When you reach the records below, output every one exactly as written but leave out any pictures.

Start of Data in this exercise

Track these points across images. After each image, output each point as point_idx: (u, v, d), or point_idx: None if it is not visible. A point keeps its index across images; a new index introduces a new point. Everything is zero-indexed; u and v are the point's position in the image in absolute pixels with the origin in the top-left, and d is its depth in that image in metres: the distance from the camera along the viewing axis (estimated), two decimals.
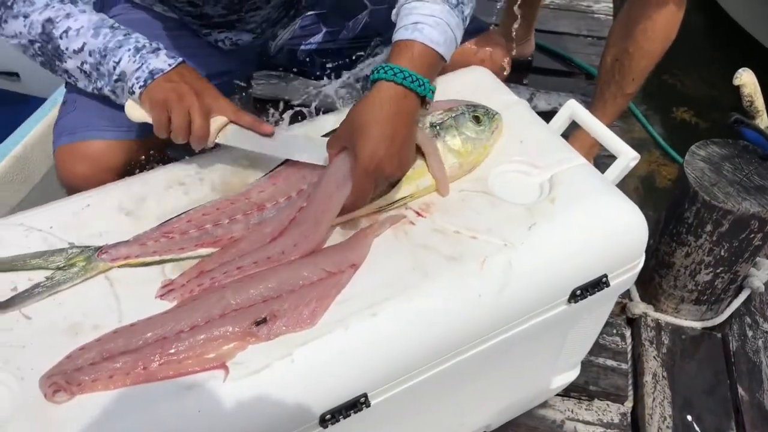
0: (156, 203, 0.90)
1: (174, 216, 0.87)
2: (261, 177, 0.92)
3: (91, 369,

End of Data in this exercise

Solution for this task
Track these points across images. After each image, output each point as point_idx: (u, v, d), or point_idx: None if it is not visible. A point keeps its index across images; a new index introduces a new point. Everything is zero-indexed; u and v are the point's position in the image in absolute pixels with the origin in the top-left, and d is its depth in that image in metres: the distance from the camera along the viewing axis (estimated), two decimals.
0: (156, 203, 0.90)
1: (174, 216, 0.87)
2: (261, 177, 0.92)
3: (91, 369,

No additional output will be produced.